Summerville v. Lipsig

704 N.Y.S.2d 598 | N.Y. App. Div. | 2000

—Order, Supreme Court, New York County (Carol Huff, J.), entered March 15, 1999, which granted defendants’ motion to dismiss this action for legal malpractice on the ground that it does not state a cause of action, unanimously affirmed, without costs.

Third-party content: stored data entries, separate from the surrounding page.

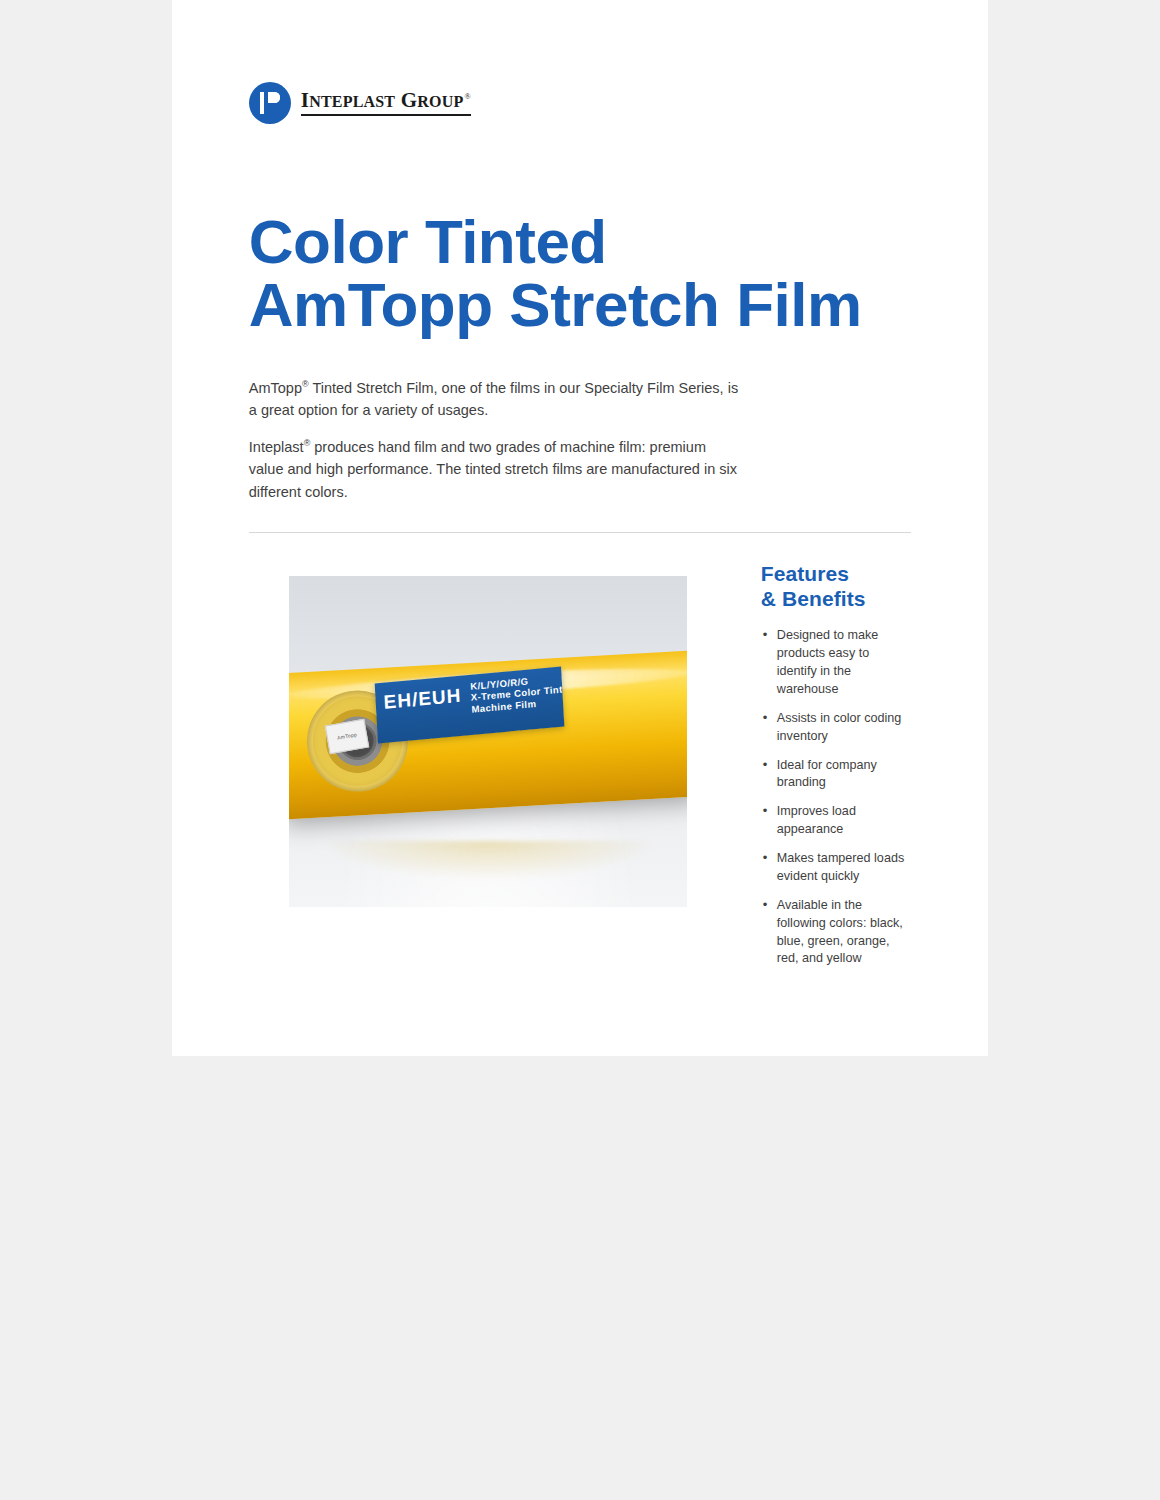INTEPLAST GROUP®
Color TintedAmTopp Stretch Film
AmTopp® Tinted Stretch Film, one of the films in our Specialty Film Series, is a great option for a variety of usages.
Inteplast® produces hand film and two grades of machine film: premium value and high performance. The tinted stretch films are manufactured in six different colors.
EH/EUH K/L/Y/O/R/G
X-Treme Color Tinted
Machine Film
AmTopp
Features
& Benefits
Designed to make products easy to identify in the warehouse
Assists in color coding inventory
Ideal for company branding
Improves load appearance
Makes tampered loads evident quickly
Available in the following colors: black, blue, green, orange, red, and yellow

Plaintiff, an innocent bystander to a bank robbery, was shot by an off-duty police officer, in violation of established police guidelines governing the use of deadly force (Summerville v City of New York, 257 AD2d 566, lv denied 94 NY2d 755). He retained defendant law firm, which filed a suit on his behalf against the City but not against the officer. After the law firm was relieved as counsel, new counsel tried the case. The jury awarded plaintiff $29,257,316.16 in compensatory damages, which was reduced by the trial court, with plaintiff’s consent, to $5,057,316.16, and, after this action was instituted, reduced again by the Appellate Division, Second Department, to $3,057,316.16 (supra). Plaintiff now alleges that the law firm’s failure to join the officer deprived him of the opportunity to seek, among other things, punitive damages in the underlying action, which are not recoverable from a municipal defendant (see, Sharapata v Town of lslip, 56 NY2d 332), and argues that the law firm is therefore liable to him in malpractice for the loss of this claim. We do not agree. It would be “illogical” to hold the law firm liable for causing the loss of a claim for punitive damages which are meant to punish the wrongdoer and deter future similar conduct (Cappetta v Lippman, 913 F Supp 302, 306). Recognition of plaintiff’s claim would not further the purpose of punitive damages to punish and deter (cf., Home Ins. Co. v American Home Prods. Corp., 75 NY2d 196). We have considered plaintiff’s other arguments and find them unavailing. Concur — Rosenberger, J. P., Williams, Andrias, Buckley and Friedman, JJ.